Gelet op wat onder 6.3 is vermeld en de financiële belangen van verzoekster - die ook de zorg voor een minderjarig kind heeft – is de voorzieningenrechter van oordeel dat het belang van verzoekster bij het verlenen van een voorlopige voorziening zwaarder weegt dan het belang van verweerder bij het niet verlenen daarvan gedurende de behandeling van het bezwaar. De voorzieningenrechter ziet dan ook aanleiding om verweerder op te dragen aan verzoekster voorschotten te verstrekken zoals in de beslissing vermeld.

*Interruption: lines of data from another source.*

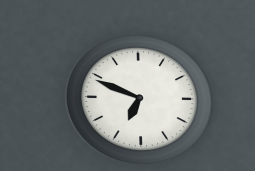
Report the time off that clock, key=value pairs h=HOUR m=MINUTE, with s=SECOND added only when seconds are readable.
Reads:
h=6 m=49
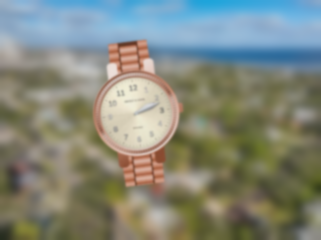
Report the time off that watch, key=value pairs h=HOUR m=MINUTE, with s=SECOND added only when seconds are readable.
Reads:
h=2 m=12
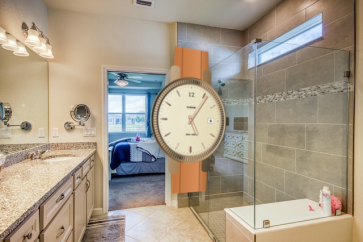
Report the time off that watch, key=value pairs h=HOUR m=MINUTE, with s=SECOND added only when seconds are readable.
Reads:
h=5 m=6
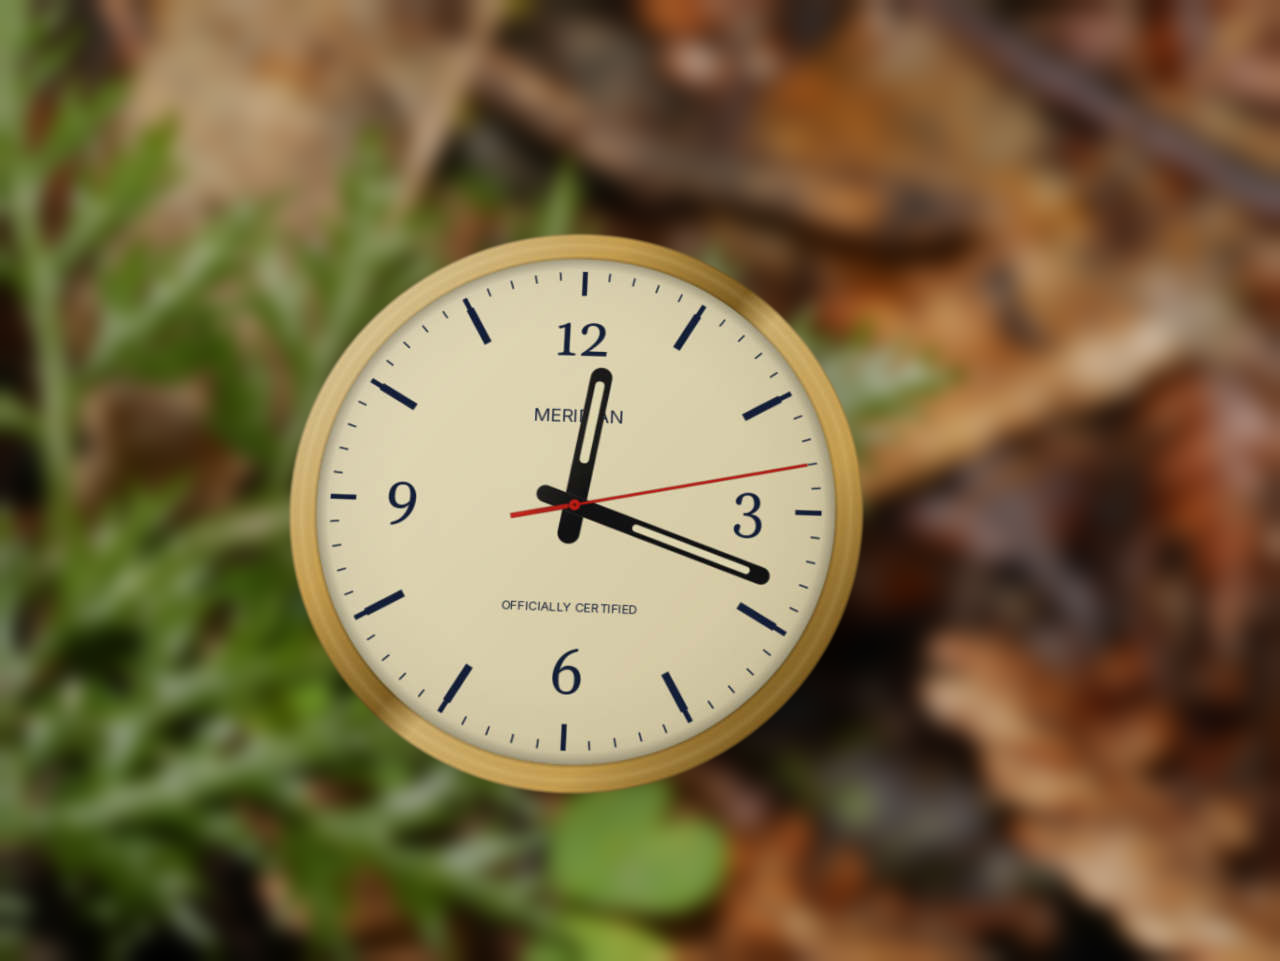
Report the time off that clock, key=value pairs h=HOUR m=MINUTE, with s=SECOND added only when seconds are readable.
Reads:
h=12 m=18 s=13
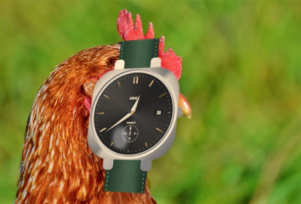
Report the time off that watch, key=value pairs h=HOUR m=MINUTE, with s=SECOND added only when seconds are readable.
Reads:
h=12 m=39
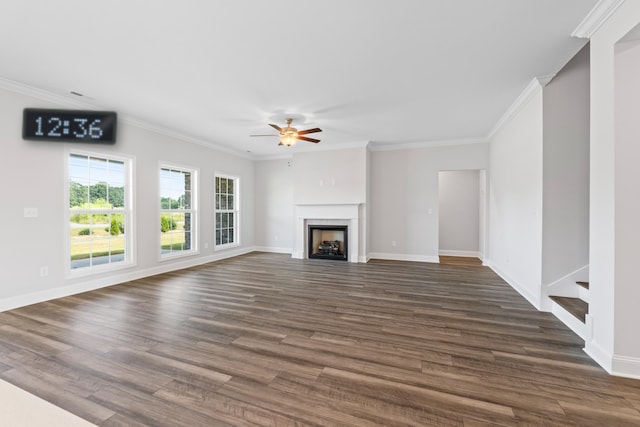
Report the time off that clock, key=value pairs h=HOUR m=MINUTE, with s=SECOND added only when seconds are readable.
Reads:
h=12 m=36
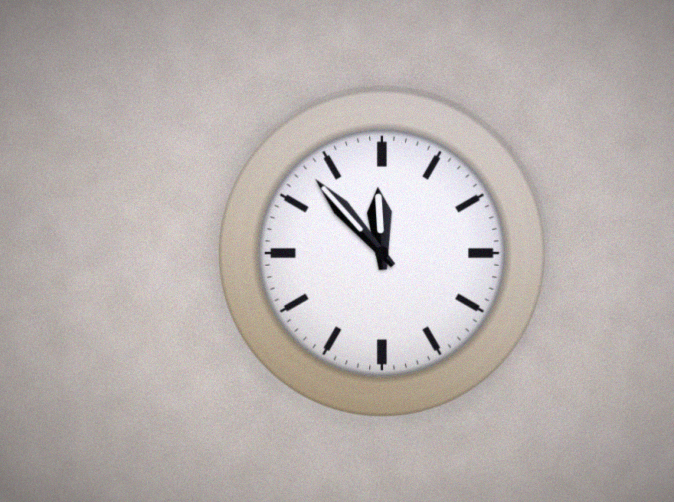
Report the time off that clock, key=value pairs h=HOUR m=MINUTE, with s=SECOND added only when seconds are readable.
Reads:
h=11 m=53
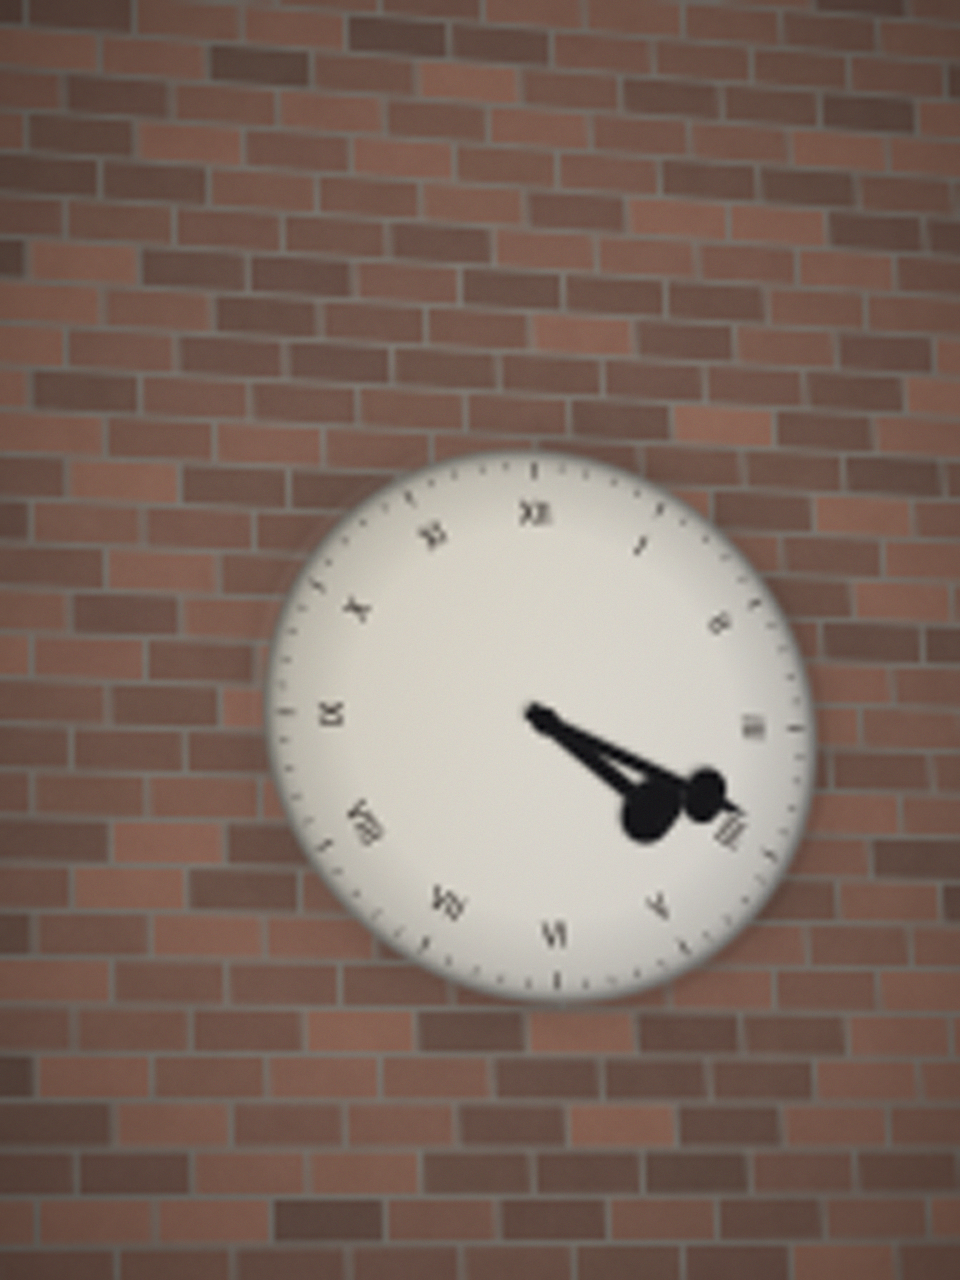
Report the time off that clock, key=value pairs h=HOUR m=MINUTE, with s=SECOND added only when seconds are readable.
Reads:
h=4 m=19
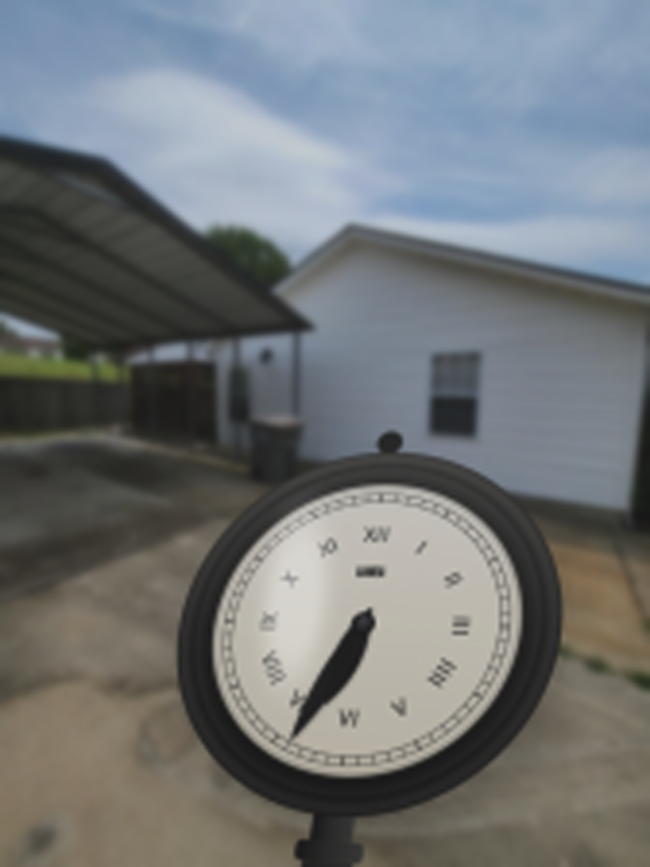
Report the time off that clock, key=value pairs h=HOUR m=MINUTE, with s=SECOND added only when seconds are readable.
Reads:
h=6 m=34
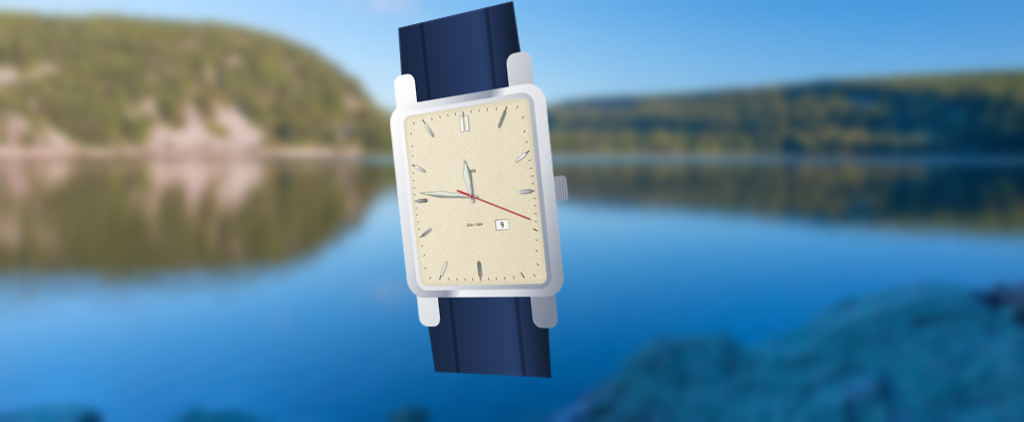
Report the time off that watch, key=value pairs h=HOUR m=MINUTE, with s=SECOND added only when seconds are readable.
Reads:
h=11 m=46 s=19
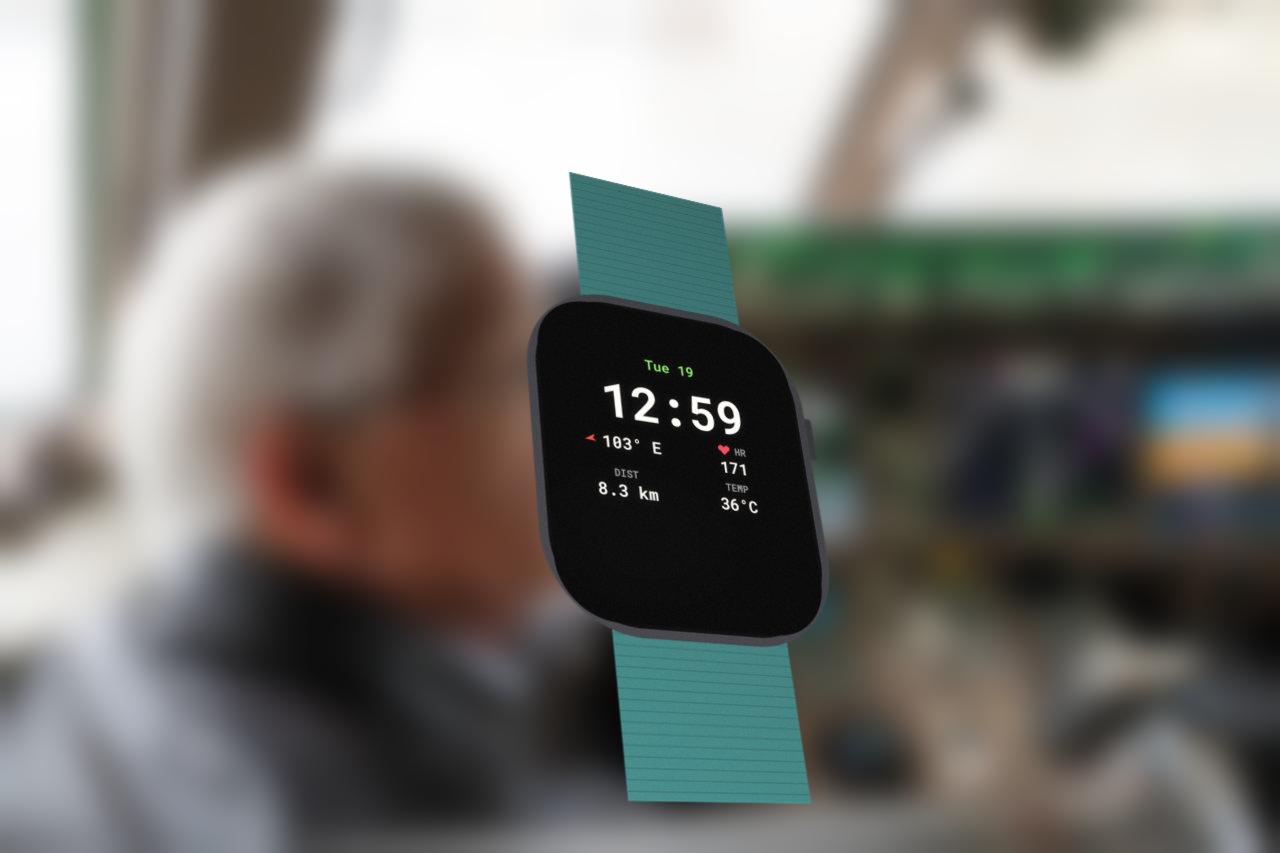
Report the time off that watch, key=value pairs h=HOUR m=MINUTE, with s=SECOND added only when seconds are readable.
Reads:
h=12 m=59
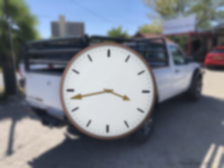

7. Omdat de voorzieningenrechter het verzoek toewijst veroordeelt de voorzieningenrechter verweerder in de door verzoekster gemaakte proceskosten. Deze kosten stelt de voorzieningenrechter op grond van het Besluit proceskosten bestuursrecht voor de door een derde beroepsmatig verleende rechtsbijstand vast op € 525,-- (1 punt voor het verschijnen ter zitting, met een waarde per punt van € 525,-- en een wegingsfactor 1). Een punt voor het indienen van het verzoekschrift wordt niet toegekend, omdat pas kort voor de zitting het hierboven genoemde begin van bewijs is geleverd. Daarnaast dient verweerder de reiskosten van verzoekster te vergoeden van in totaal € 22,--.
Deze uitspraak is gedaan door mr. L.M. Kos, voorzieningenrechter, in aanwezigheid van E.A.D. Horn, griffier. De beslissing is in het openbaar uitgesproken op 9 juli 2020.
griffier voorzieningenrechter
Afschrift verzonden aan partijen op:

Rechtsmiddel

Tegen deze uitspraak staat geen rechtsmiddel open.